In what used to be a production facility for a Kristiansand tobacco company, Umoe Advanced Composites, UAC, is experiencing tremendous success. The former supplier to the oil and gas industry has transitioned to the hydrogen industry and is not looking back.
In 2022, UAC recorded more than NOK 200 million in revenues, up from just NOK 33 in 2017. This year, the company expects to exceed 300 million NOK in turnover, with prospects of an even brighter future.
“We are well positioned for further growth, as the emerging markets for hydrogen and biogas will require lots of low weight pressure vessels and modules for cost effective transportation and storage “, says Ola Engehagen, Chief Commercial Officer of Umoe Advanced Composites.
Continued increase in production means more hires. UAC is looking for expertise within various fields, such as materials technology, electronics, and automation.
UPS AND DOWNS IN OIL & GAS
Shortly after the famous tobacco company Asbjørnsen folded in 2005, UAC moved in and began production of large pressure vessels for compressed gas. During its first years, the company relied heavily on the offshore sector, delivering super strong, low weight composite pressure vessels to semi-submersible oil rigs and drill ships, offshore and subsea cranes, winches, and heave compensation accumulator systems. UAC’s vessels replaced steel vessels, which were heavier and came with a shorter life span expectancy.
In 2014, plummeting oil prices significantly decreased demand for UAC products. The downturn in oil and gas turned out to be a game changer for the company, which found new and promising markets onshore.
According to Ola Engehagen, land-based transport of gas had traditionally been based on steel tanks. The market was overripe for UAC’s light weight and strong composite pressure vessels.

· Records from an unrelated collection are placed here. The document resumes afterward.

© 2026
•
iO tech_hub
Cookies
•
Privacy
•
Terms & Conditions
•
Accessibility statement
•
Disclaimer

“We signed our first contract with AGA/Linde . Since then, demand has continuously grown. Our tanks can withstand up to 450 bar pressure and transportable modules can hold three times more gas compared to steel solutions,” says Engehagen.

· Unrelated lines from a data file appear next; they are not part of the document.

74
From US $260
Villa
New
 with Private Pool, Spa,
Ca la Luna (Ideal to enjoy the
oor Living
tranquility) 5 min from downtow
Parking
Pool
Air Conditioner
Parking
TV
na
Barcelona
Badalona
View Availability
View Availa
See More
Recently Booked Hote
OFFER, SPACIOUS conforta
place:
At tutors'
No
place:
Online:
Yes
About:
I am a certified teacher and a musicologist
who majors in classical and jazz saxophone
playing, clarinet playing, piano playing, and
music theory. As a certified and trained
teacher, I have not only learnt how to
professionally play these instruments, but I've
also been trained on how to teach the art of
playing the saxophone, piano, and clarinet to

Gas vessels produced in Kristiansand are six to seven meters long and approx. 75 centimeters in diameter. They are made from a gas-tight core of polyethylene and reinforced with a coat of high-strength glassfiber and epoxy. The coating ensures that the tank can withstand very high pressure. Filled with hydrogen in gaseous form, such a tank holds more than 50 kilograms of gas, which corresponds to the energy needed to drive a car 6,000 kilometers.
Gas tanks from UAC are used to transport gas from a production site to the customer, or as fuel tank for ferries and different types of cargo and offshore ships . Tanks are transported in specially designed container modules that hold 18 to 22 interconnected pressure vessels.

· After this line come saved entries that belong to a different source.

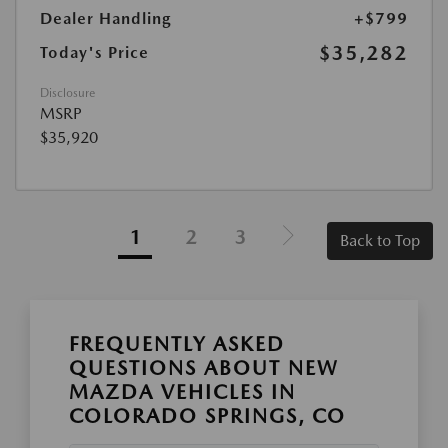
Dealer Handling
+$799
$35,282
Today's Price
Disclosure
MSRP
$35,920
1
2
3
Back to Top
FREQUENTLY ASKED
QUESTIONS ABOUT NEW
MAZDA VEHICLES IN
COLORADO SPRINGS, CO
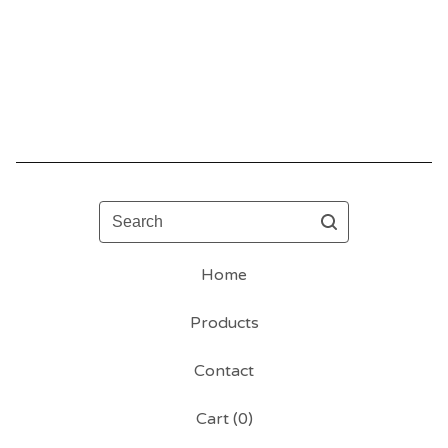
Search
Home
Products
Contact
Cart (
0
)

Compressed natural gas and biomethane modules were dominant in the first years, but since 2018 hydrogen has rapidly taken a bigger share. In 2022, 80 percent of revenue was related to hydrogen.
“Hydrogen is an important source of energy both in power-intensive industry and for land- and sea-based transportation for years to come. In Switzerland, the ambition is to have 1,600 hydrogen-powered trucks on the road by 2026. Building a countrywide network for fueling will require 100 filling stations. We collaborate with Hydrospider on deliveries to such stations,” says Engehagen.
In Norway, hydrogen is an emerging industry which will present business opportunity for UAC.
“We are perfectly positioned in the market and working hard to capture new market shares. Being the only supplier of high-strength pressure vessels of this size and capacity, we will play an important role in the green transition,” says Engehagen.